Le début du documentaire d'Olivier Ducray qu'il consacre au travail d'une infirmière libérale est une succession ininterrompue de visites chez de vieilles gens. Comme la professionnelle de santé que l'on suit est une vraie tornade de bonne humeur, nous n'avons guère le temps de souffler ni de bien intégrer visuellement toutes ces personnes. Nous sommes pris par le tourbillon de ses entrées et sorties, par tous ces échanges empreints de gentillesse, de tendresse mais aussi de bon sens. Françoise, l'infirmière est souvent la seule visite que ces personnes auront dans la journée. Elle est celle qui apporte le monde dans une vie de solitude où parfois seule la télé permet d'être relié à la réalité contemporaine. Elle est celle qui apporte aussi la gaieté, des mots de réconfort, de soutien, stimulant les uns, délirant avec d'autres, épaulant ceux qui lâchent prise, se transformant souvent en confidente. "La vie des gens" c'est à la fois le magnifique portrait d'une infirmière pour qui son métier est un mélange de soin mais surtout d'échanges attentifs, mais aussi un regard lucide, plein de tendresse sur l'isolement et la dépendance des personnes âgées.
Hou là, va-t-on me dire, pas envie d'aller voir ce que, de plus en plus, on ne essaie de ne pas voir ou d'oublier.
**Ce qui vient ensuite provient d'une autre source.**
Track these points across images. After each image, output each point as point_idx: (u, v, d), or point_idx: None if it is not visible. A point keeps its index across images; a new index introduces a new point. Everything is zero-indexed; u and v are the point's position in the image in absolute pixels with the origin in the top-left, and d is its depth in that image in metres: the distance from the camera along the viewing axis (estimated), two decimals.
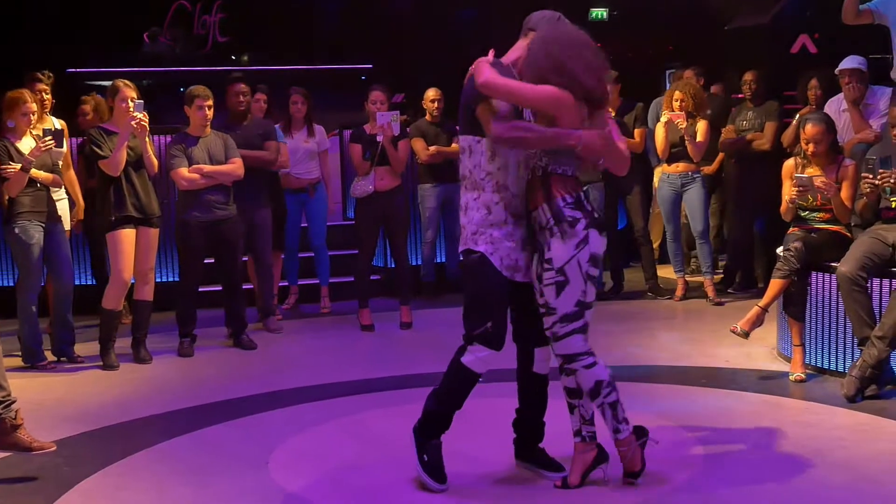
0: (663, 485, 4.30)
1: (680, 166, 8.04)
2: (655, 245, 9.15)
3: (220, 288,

Et vous aurez tort ! Le réalisateur , Olivier Ducray, a un vrai regard de cinéaste. En suivant Françoise, il pénètre au début dans les appartements du bout de la caméra, filmant pudiquement des objets disposés là, évoquant ainsi en quelques secondes toute une vie, puis s'attarde petit à petit, même après le départ de l'infirmière, captant un regard mélancolique disant toute cette solitude subie, une réflexion drôle ou complice aussi.
Réalisé sur une année, à raison de 3 ou 4 jours de tournage chaque mois, le temps, rythmé par les saisons, est ici une unité de mesure dont on perçoit toutes les nuances : le temps qui passe, le temps qui reste, le temps qui a filé trop vite, le temps qui ne passe pas tellement la solitude est pesante....
Tous ces hommes et toutes ces femmes qui savent que leur temps est compté, s'appuient sur l'infirmière. Ils savent bien qu'elle fera tout ce qu'il faut pour qu'il puisse au moins mourir chez eux, car c'est son désir aussi à elle. Sans pathos, sans jamais leur mentir sur leur sort, en étant concrète, mais magnifiquement humaine, elle va les accompagner avec force, humour et grande tendresse. Au fil du temps, ces personnes nous deviennent familières et je défie quiconque de ne pas y retrouver, qui un parent, qui un grand parent... L'effet miroir est aussi garanti, ayant sous les yeux le sort qui nous attend peut être. Malgré cela, on sort de la salle avec la délicieuse impression d'avoir rencontrer des personnes formidables. Bien sûr, Françoise, l'infirmière est une nature, un vrai personnage, une femme comme on aimerait en rencontrer plus tard, quand notre corps commencera à lâcher d'un peu partout. Mais toutes ces personnes âgées, aussi différentes soient-elles, s'invitent dans nos vies et par la grâce d'une caméra complice, deviennent eux aussi des familiers auxquels on s'attache.